■ Objetivo do exercício:
Responda com base no artigo sobre sucessão trabalhista:
(a) Qual dispositivo da Consolidação das Leis do Trabalho prevê o direito civil como fonte subsidiária do direito do trabalho?
(b) A quem são transferidas as obrigações trabalhistas da pessoa jurídica sucedida?
(c) Qual é o título da seção 4 do sumário?

Resumo: O presente artigo tem por escopo analisar a sucessão trabalhista, sob o enfoque da natureza jurídica do instituto e da responsabilidade empresarial derivada da transmissão das obrigações trabalhistas. Para tanto, examinou-se da relação entre sucessor e sucedido, buscando delinear o posicionamento das partes no que respeita à titularidade dos direitos e deveres transferidos.[1]
Palavras-chave: Sucessão trabalhista, natureza jurídica, responsabilidade, obrigações trabalhistas, sucessor, sucedido.
Abstract: This study has the scope to analyze the labor succession, from the standpoint of the legal nature of the institute and the business liability for the transmission of labor obligations. To this end, as it shall be the relationship between successor and succeeded, seeking to outline the position of the parties with respect to the ownership of the transferred rights and duties.
Keywords: Labor succession, legal , responsibility, labor obligations , successor, succeeded.
Sumário: Introdução. 1. A Sucessão no Direito do Trabalho. 2. A Sucessão de Obrigações no Direito Civil. 3. Natureza Jurídica da Sucessão Trabalhista. 4. Posição Jurídica do Sucessor. 5. A Responsabilidade do Sucedido. 6. A Eficácia da Cláusula de Exoneração de Responsabilidade do Sucessor. Conclusão. Referências
Introdução
O trabalho, em linhas gerais, pretende demonstrar a conexão entre institutos do direito civil e do direito do trabalho. As relações entre esses dois ramos do direito são não apenas de ordem histórica – tendo em vista que o direito do trabalho apresenta raízes no direito civil -, como também de ordem doutrinária, já que certas figuras civilistas são adaptadas à ótica trabalhista, como é o caso da sucessão de empregadores – objeto da nossa pesquisa. Ademais, não custa lembrar que o direito civil é fonte subsidiária do direito do trabalho, tal como preceitua a Consolidação das Leis do Trabalho, no seu artigo 8º, parágrafo único.
Sucessão Trabalhista, em termos simples, é a transferência, por força de lei, das obrigações trabalhistas de responsabilidade da pessoa jurídica sucedida ao adquirente de um empreendimento ou estabelecimento. Em sentido estrito, o instituto tem como requisitos: a) existência de uma relação jurídica de ordem obrigacional, ou seja, a presença de um complexo de direitos e obrigações que une credor e devedor; b) a substituição subjetiva nos direitos ou nas obrigações; c) intangibilidade do objeto e do conteúdo do vínculo.

■ Dados:
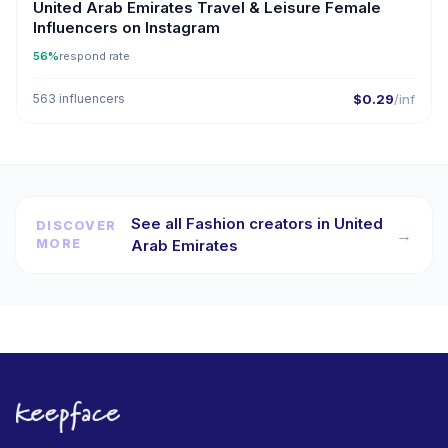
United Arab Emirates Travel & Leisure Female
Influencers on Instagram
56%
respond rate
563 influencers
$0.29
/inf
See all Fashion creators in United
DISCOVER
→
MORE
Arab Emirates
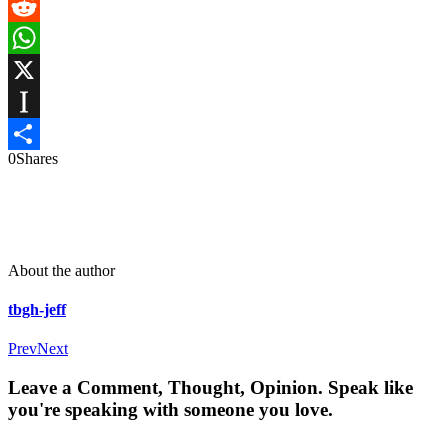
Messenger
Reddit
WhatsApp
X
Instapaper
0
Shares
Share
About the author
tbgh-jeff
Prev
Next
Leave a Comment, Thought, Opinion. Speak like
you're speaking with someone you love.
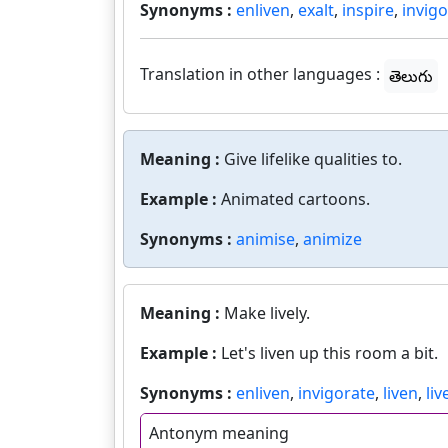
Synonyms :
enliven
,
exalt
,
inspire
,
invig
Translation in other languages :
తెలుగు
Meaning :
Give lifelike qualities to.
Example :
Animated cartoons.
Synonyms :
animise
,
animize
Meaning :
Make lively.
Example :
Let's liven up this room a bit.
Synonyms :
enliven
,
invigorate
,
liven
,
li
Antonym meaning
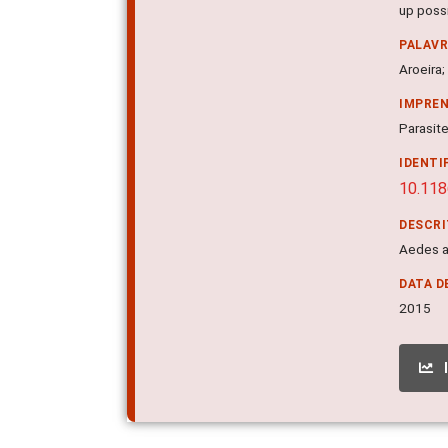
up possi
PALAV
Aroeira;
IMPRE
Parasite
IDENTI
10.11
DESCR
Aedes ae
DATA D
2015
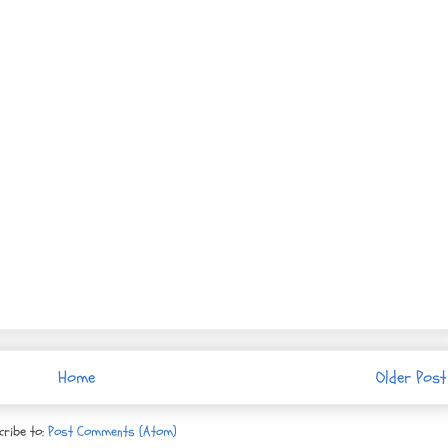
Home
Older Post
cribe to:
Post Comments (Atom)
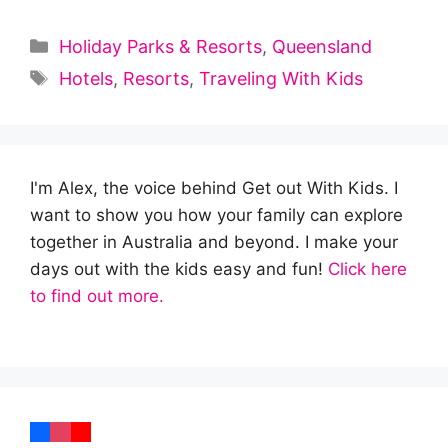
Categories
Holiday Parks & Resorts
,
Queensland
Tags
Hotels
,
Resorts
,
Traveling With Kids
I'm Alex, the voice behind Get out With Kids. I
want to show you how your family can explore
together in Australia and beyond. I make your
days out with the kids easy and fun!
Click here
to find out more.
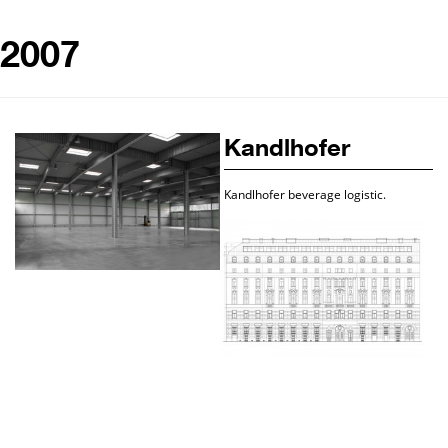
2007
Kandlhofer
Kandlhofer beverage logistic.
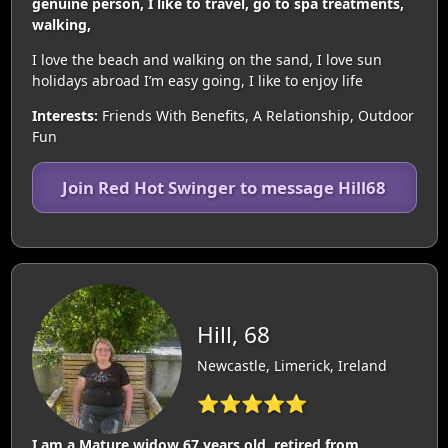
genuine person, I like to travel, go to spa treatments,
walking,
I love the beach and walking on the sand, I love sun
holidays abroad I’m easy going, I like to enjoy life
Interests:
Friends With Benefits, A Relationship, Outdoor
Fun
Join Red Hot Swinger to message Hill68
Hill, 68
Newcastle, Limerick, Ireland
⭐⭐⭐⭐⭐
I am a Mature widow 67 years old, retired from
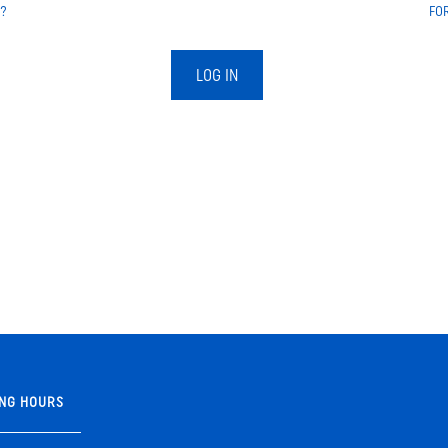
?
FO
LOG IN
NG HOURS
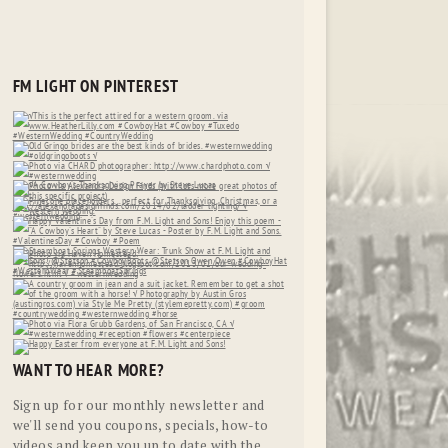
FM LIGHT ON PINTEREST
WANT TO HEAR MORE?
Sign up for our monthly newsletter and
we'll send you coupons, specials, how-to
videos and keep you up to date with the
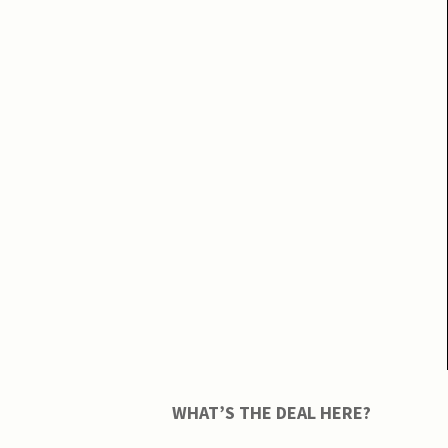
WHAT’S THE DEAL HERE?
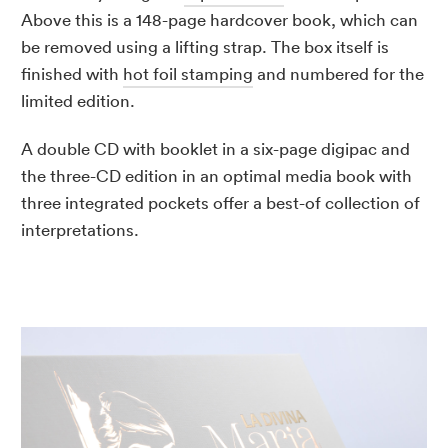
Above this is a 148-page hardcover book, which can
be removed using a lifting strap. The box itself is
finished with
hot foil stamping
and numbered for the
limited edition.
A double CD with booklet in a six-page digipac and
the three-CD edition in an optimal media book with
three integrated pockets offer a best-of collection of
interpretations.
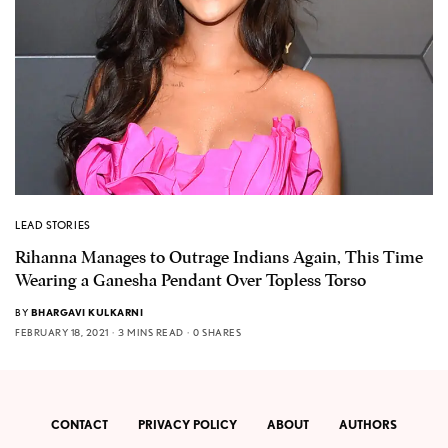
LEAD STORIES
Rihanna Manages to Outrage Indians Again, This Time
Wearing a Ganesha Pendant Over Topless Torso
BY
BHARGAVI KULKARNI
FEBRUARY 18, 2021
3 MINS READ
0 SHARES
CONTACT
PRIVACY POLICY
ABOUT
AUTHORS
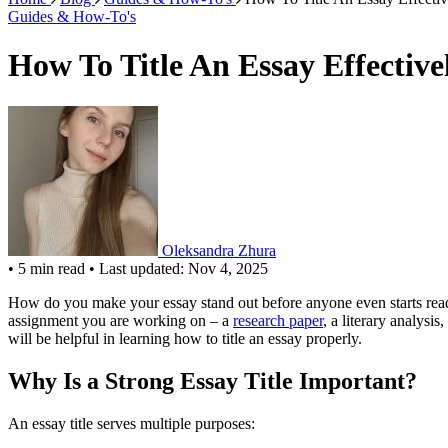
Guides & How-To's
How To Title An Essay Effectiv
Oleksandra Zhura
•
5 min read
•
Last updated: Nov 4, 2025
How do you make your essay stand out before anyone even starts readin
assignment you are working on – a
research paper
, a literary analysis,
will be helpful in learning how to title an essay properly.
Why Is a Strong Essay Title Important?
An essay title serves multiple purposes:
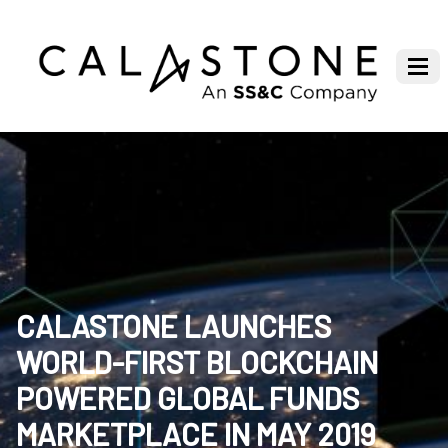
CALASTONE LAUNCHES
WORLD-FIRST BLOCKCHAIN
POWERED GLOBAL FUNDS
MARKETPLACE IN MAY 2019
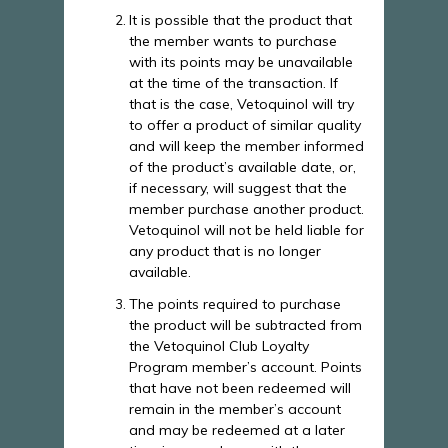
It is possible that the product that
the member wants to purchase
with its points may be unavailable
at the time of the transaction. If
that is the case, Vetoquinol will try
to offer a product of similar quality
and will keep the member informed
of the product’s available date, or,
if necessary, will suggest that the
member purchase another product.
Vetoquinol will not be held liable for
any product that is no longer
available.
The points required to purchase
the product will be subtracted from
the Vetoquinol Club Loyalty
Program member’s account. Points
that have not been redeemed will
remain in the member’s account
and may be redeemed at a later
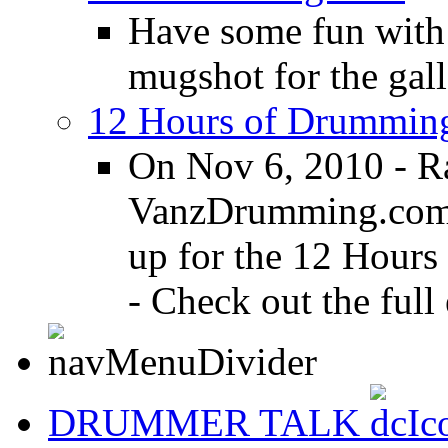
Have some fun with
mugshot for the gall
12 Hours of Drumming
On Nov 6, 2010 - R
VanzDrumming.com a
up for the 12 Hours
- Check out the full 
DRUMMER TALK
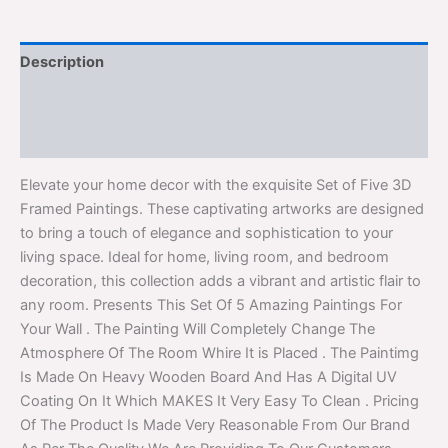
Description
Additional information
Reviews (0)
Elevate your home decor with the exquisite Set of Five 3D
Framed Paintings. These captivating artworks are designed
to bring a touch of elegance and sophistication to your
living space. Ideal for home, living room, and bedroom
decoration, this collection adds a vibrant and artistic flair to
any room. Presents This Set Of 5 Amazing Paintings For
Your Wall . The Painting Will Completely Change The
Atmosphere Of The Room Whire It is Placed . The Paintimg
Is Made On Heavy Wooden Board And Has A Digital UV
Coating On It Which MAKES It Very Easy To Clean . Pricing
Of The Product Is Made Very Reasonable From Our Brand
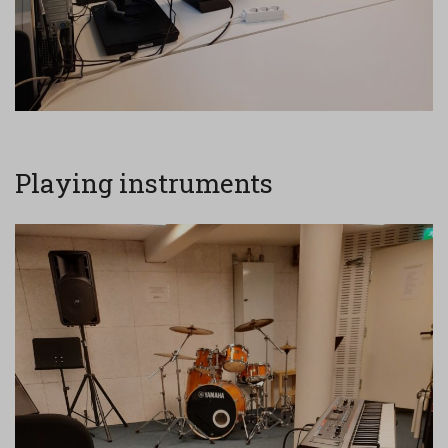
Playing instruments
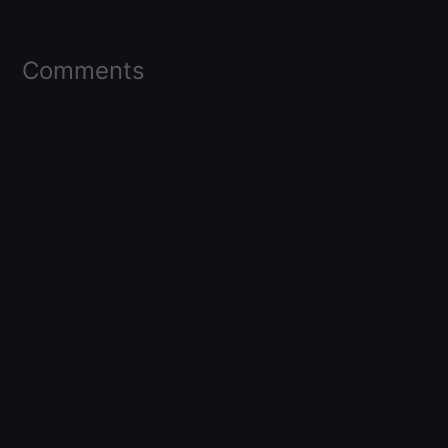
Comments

■ Resposta:
(a) O artigo 8º, parágrafo único.
(b) Ao adquirente de um empreendimento ou estabelecimento.
(c) Posição Jurídica do Sucessor.